The Chinese sword-fighting epic Hero was released in 2002 and then came to America in 2004 thanks to a “Quentin Tarantino Presents” above it on the marquee. Now it’s back in a Special Edition DVD.
I’m not a huge fan of communism. Call me an old-fashioned stick in the mud, but I’m not big on the whole paternal-state-killing-the-individual-for-the-good-of-the-many thingamajig. Hero, a Jet Li movie with some amazing sword action, seems to love communism, or at least loves some of those ideas about how a true hero is someone who lets a dictator crush his country in the name of peace.
The dictator in this case is the King of Qin (Chen Dao Ming) in ancient China, who receives Nameless (Jet Li) in his palace. The King is attempting to unite China’s warring states by brutally killing anyone opposed to his plan. Nameless claims he has killed three dangerous assassins who have previously attempted to kill the King: Sky (Donnie Yen), Broken Sword (Tony Leung), and Flying Snow (Maggie Cheung). He tells each story to the King, and through flashbacks, we see the sword fights between Li and his co-stars.
Wow, and double wow – if you are into people on wires flying around lakes, trees, and deserts whipping their swords at each other at top speed, this is the movie for you. The choreography, captured by Christopher Doyle’s sharp cinematography, is exciting, crisp, and intricate. Basically, all you could want in fake fighting. Adding to the fights is the truly epic scope, with armies moving over sweeping vistas. This was reportedly the most expensive movie made in China to date, and it shows on the screen. Also, the movie is fanciful and mythic, so the fantastic quality of the fights, as compared to more brutal hand-to-hand fights in a Bruce Lee-type movie, is appropriate.
Where the movie falters is in the story structure and overall theme. The title Hero begs us to question what a “hero” is and who is the “hero” of this story. The King doesn’t believe Nameless’ story, so the same meetings are seen again and again with different information. Director Zhang Yimou seems to be going for Rashomon, but the structure ends up more confusing than anything. Things that actually happened seem to contradict other things that have happened and make characters’ actions unlikely. Zhang Yimou does use bold colors in a helpful way to signal shifts in mood, location, and versions of the same story being told for the second or third time.

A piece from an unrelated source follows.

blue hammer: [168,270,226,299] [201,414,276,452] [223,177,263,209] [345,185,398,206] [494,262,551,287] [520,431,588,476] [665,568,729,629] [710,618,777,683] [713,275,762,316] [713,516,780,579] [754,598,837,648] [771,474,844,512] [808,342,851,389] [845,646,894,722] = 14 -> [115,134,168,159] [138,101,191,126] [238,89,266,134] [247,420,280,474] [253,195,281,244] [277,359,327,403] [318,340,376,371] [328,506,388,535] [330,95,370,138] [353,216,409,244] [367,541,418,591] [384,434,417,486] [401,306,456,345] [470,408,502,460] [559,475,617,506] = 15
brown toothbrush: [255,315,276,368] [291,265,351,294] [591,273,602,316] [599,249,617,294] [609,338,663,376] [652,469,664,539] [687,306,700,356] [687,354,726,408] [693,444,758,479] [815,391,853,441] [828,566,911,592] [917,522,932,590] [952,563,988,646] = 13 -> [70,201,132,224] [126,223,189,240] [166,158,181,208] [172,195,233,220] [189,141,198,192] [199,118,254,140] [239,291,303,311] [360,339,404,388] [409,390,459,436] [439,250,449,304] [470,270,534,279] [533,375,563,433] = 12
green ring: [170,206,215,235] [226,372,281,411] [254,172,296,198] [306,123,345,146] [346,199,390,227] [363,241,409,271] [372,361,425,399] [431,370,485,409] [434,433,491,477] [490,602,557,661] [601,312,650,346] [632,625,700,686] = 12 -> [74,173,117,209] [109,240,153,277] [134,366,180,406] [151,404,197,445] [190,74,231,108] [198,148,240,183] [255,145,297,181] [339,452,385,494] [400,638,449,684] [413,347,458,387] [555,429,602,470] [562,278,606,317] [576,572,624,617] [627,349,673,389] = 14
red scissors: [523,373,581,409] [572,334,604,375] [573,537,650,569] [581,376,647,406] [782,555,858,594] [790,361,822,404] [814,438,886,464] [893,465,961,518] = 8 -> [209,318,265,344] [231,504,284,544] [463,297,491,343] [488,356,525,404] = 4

Again, it all comes down to the theme. While not exactly a love letter to the current Chinese regime, I’m sure a communist propaganda officer wouldn’t have quibbled about the points supporting the King’s actions and how it is viewed by characters like Nameless and Broken Sword. The funny thing is that, in addition to rubbing an old anti-commie like me the wrong way, it will likely also bug Western liberals who would see a little too much American imperialism in the King. It’s lose-lose in some ways.
Sometimes it’s just fun to turn the brain to half-power and enjoy some cool scenery, beautiful colors, and kick-ass swordplay. That’s where Hero shines. The rest is more an annoying gnat than anything – not enough to ruin the movie, but certainly something you wish wasn’t there.
This Special Edition DVD is being released concurrently with a Blu-ray. While I don’t have any serious problems with the picture on this DVD, if you have a Blu-ray, it makes sense to get that, since this is a visually powerful film and deserves the sharpest definition possible. The Blu-ray reportedly has a DVD copy also, and the extras are exactly the same on the DVD and Blu-ray releases.
The Special Edition extras aren’t all that special, since they mirror the 2004 DVD release with the exception of “Close-up of a Fight Scene.” This eight-minute extra isn’t exactly a “close-up,” more just the standard behind-the-scenes information on the fight between Nameless and Sky. It’s not really enough to justify making an upgrade to the Special Edition version.
The regular behind-the-scenes featurette is “Hero Defined.” It’s about 25 minutes and pretty all encompassing, including interviews with Jet Li, Zhang Yimou, and the other stars. Interestingly, it’s narrated by that guy who does a lot of the PBS current documentaries. For whatever reason, his voice seems to give things more weight and immediacy. Still, it’s a basic featurette.
The most interesting thing to watch is “A Conversation with Quentin Tarantino and Jet Li.” Produced for television, the duo talks about kung fu movies and Li’s career in general, and then about Hero in particular. It’s hard to understand Li at times, but most of the time you are so distracted by Tarantino’s odd haircut that it doesn’t matter much.
The other two extras are very vague-looking storyboards that are shown split screen with the actual scenes from the movie for big fights like the forest battle and the lake fight. At least you get to see something on how movies are made. The final, one-minute extra is an ad for the soundtrack.
Overall, it’s a bit of a weak Special Edition. When that is combined with the fact that the Blu-ray is available, it’s probably better to skip this and get the Blu-ray. You’ll get a DVD copy and can hold onto the Blu-ray for future use. If you have an older DVD copy, I wouldn’t say the one brief extra that was added is worth the upgrade. Still, it’s a visually appealing movie with a few extras, and if you want to see some fighting at a very high technical level, this might be a DVD for you.